De Hoge Raad oordeelt dat de aandelen A en B, die door belanghebbende werden gehouden in de besloten vennootschap A B.V., niet tot dezelfde soort behoren voor de toepassing van artikel 20a, lid 3, van de Wet op de inkomstenbelasting 1964. Dit oordeel is van belang voor de vraag of belanghebbende in het jaar 2000 aandelen heeft vervreemd die tot een aanmerkelijk belang behoren. De Hoge Raad vernietigt de uitspraak van het Hof en verwijst de zaak naar het Gerechtshof te Amsterdam voor verdere behandeling.
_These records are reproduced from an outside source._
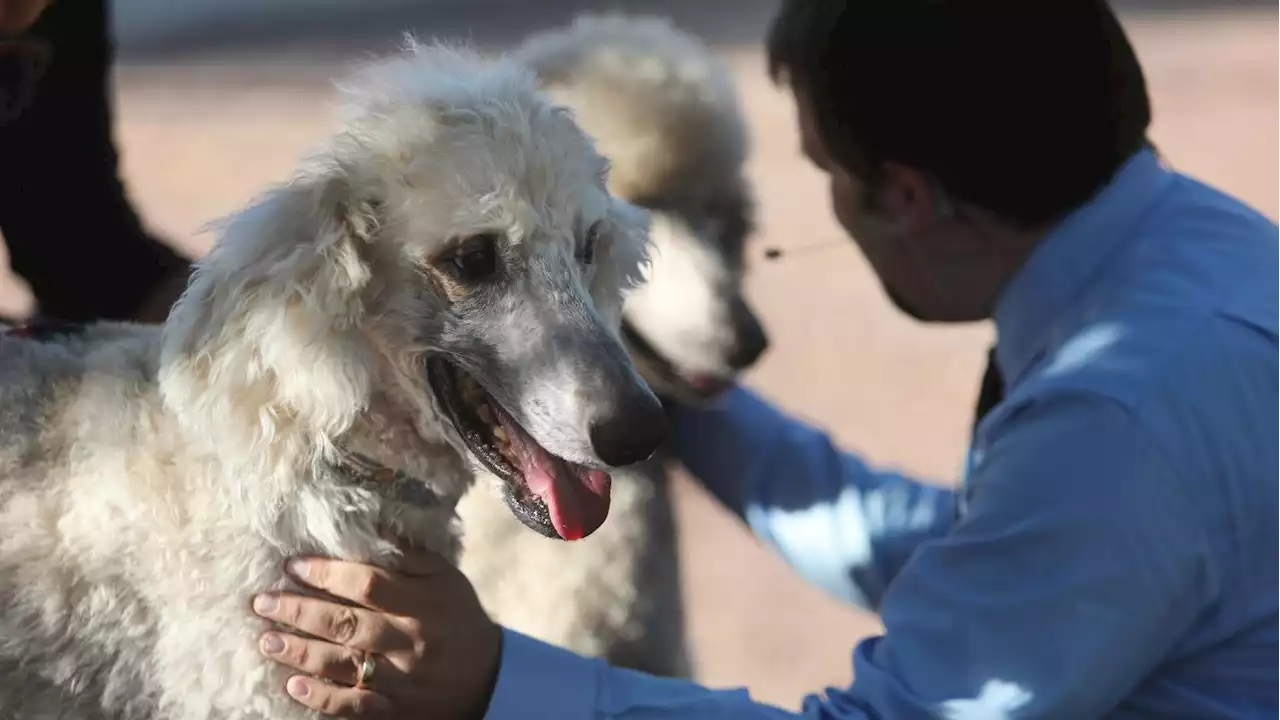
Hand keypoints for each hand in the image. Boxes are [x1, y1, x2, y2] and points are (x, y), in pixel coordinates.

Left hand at [251, 549, 502, 717]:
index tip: (293, 565)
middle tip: (262, 601)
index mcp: (423, 603)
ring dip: (300, 652)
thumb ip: (409, 555)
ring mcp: (402, 680)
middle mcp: (410, 641)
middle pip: (348, 624)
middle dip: (300, 611)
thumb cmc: (458, 618)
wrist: (489, 678)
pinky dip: (322, 697)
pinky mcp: (396, 710)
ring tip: (266, 640)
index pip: (369, 584)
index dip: (328, 574)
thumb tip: (369, 525)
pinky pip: (354, 706)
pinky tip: (293, 685)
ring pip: (344, 665)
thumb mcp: (445, 578)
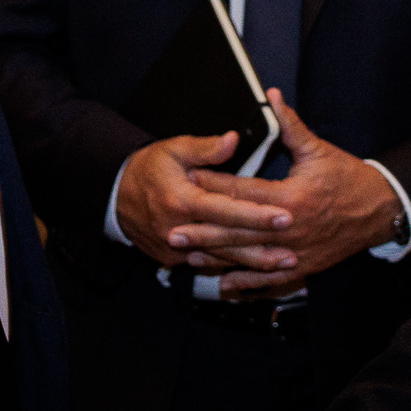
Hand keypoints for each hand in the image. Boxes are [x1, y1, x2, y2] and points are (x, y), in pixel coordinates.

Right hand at [113, 130, 293, 273]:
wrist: (115, 196)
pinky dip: (234, 269)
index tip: (285, 215)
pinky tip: (259, 270)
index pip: (226, 210)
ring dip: (254, 264)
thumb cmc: (149, 168)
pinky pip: (208, 265)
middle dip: (263, 247)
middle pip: (228, 242)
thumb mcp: (173, 149)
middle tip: (295, 250)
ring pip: (221, 259)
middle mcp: (178, 229)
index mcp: (180, 200)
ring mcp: (175, 249)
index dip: (257, 214)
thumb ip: (205, 148)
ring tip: (286, 263)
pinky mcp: (173, 260)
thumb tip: (233, 139)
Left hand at [174, 91, 400, 295]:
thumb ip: (290, 125)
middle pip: (239, 230)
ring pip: (250, 257)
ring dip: (219, 258)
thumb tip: (270, 96)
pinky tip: (226, 282)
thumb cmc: (348, 178)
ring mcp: (296, 251)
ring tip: (189, 257)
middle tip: (173, 230)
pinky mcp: (304, 266)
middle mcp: (290, 228)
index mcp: (290, 198)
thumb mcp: (318, 149)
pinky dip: (248, 281)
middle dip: (204, 231)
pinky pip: (271, 278)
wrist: (380, 210)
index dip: (214, 186)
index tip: (187, 180)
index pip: (243, 192)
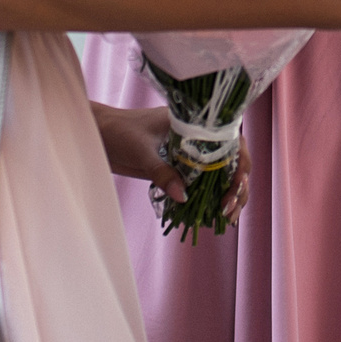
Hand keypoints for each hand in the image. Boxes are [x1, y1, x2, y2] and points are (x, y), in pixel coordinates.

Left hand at [94, 103, 250, 220]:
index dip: (240, 162)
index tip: (237, 182)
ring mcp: (189, 157)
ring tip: (227, 218)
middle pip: (231, 162)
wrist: (99, 136)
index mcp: (196, 124)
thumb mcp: (141, 150)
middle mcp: (198, 140)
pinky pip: (200, 187)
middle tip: (228, 208)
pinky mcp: (178, 172)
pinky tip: (213, 217)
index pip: (231, 141)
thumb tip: (183, 196)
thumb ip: (161, 172)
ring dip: (227, 197)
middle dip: (237, 186)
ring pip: (219, 177)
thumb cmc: (119, 132)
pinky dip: (208, 201)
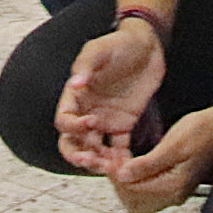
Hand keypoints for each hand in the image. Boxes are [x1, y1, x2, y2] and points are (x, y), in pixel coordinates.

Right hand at [55, 21, 163, 174]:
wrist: (147, 45)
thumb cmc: (120, 43)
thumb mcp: (100, 49)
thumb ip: (86, 65)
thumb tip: (74, 85)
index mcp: (76, 96)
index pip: (64, 120)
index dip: (73, 126)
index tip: (91, 122)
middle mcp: (87, 111)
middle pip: (73, 142)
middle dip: (79, 155)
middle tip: (92, 161)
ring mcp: (105, 120)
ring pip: (95, 149)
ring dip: (99, 161)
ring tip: (112, 168)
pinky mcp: (124, 124)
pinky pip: (118, 148)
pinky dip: (120, 160)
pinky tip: (127, 168)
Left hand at [108, 100, 212, 212]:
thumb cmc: (204, 131)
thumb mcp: (172, 144)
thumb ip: (147, 164)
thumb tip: (123, 177)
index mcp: (173, 187)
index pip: (133, 191)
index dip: (116, 175)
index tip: (106, 158)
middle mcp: (173, 194)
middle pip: (134, 202)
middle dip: (119, 183)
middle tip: (109, 161)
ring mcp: (175, 190)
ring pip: (140, 198)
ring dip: (126, 183)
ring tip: (117, 161)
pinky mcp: (175, 182)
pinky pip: (149, 190)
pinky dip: (136, 180)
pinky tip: (131, 162)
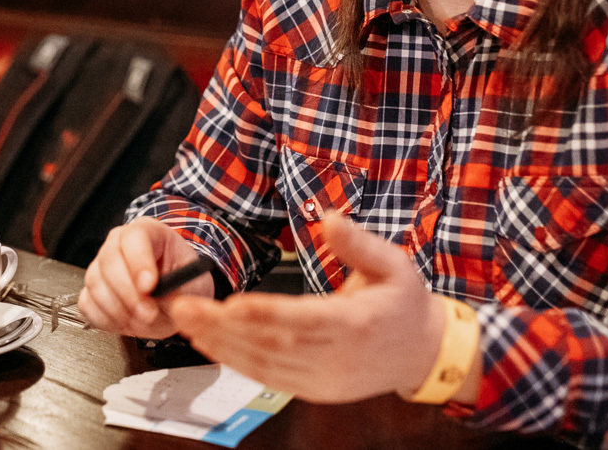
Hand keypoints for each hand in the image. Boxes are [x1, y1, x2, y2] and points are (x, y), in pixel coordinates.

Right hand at [79, 217, 211, 338]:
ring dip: (117, 309)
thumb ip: (182, 295)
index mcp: (150, 232)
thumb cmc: (185, 284)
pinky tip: (124, 322)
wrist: (177, 295)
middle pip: (109, 259)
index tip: (150, 286)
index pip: (135, 236)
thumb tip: (166, 305)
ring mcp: (102, 264)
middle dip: (128, 293)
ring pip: (95, 282)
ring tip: (140, 320)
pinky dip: (104, 318)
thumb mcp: (196, 286)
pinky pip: (87, 302)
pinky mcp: (93, 288)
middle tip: (148, 313)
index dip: (139, 261)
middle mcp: (120, 243)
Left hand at [166, 213, 446, 402]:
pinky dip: (235, 361)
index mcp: (358, 323)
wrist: (425, 353)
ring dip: (220, 344)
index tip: (229, 301)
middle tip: (183, 306)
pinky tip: (210, 344)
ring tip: (186, 321)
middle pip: (272, 344)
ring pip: (264, 364)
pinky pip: (268, 378)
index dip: (264, 313)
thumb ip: (359, 243)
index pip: (303, 319)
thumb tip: (329, 216)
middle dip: (222, 326)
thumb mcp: (395, 263)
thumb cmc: (405, 302)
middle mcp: (337, 357)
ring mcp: (324, 379)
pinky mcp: (315, 391)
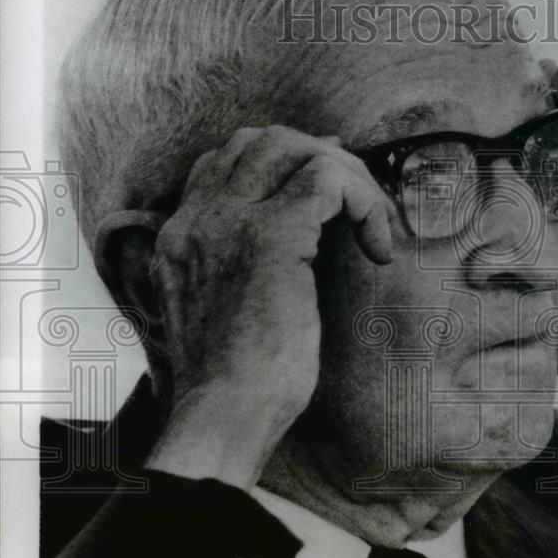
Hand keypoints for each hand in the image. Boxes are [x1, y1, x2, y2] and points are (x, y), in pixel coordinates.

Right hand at [146, 126, 391, 489]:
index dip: (283, 162)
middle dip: (320, 159)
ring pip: (296, 149)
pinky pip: (329, 180)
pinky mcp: (272, 237)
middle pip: (261, 140)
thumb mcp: (222, 315)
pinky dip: (364, 202)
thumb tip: (292, 249)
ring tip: (372, 224)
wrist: (222, 416)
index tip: (327, 190)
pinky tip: (377, 248)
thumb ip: (236, 272)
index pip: (224, 161)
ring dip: (347, 177)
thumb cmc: (235, 384)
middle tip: (359, 202)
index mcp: (180, 235)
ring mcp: (231, 221)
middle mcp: (199, 218)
De Hoge Raad concludeert dat de verschillen in stemrecht en andere rechten van de aandelen A en B niet van dezelfde orde zijn als de in de wet bedoelde verschillen, waardoor de aandelen niet als dezelfde soort kunnen worden aangemerkt. Dit leidt tot de conclusie dat het middel slaagt en dat de uitspraak van het Hof niet in stand kan blijven. De Hoge Raad acht geen termen aanwezig voor een veroordeling in de proceskosten.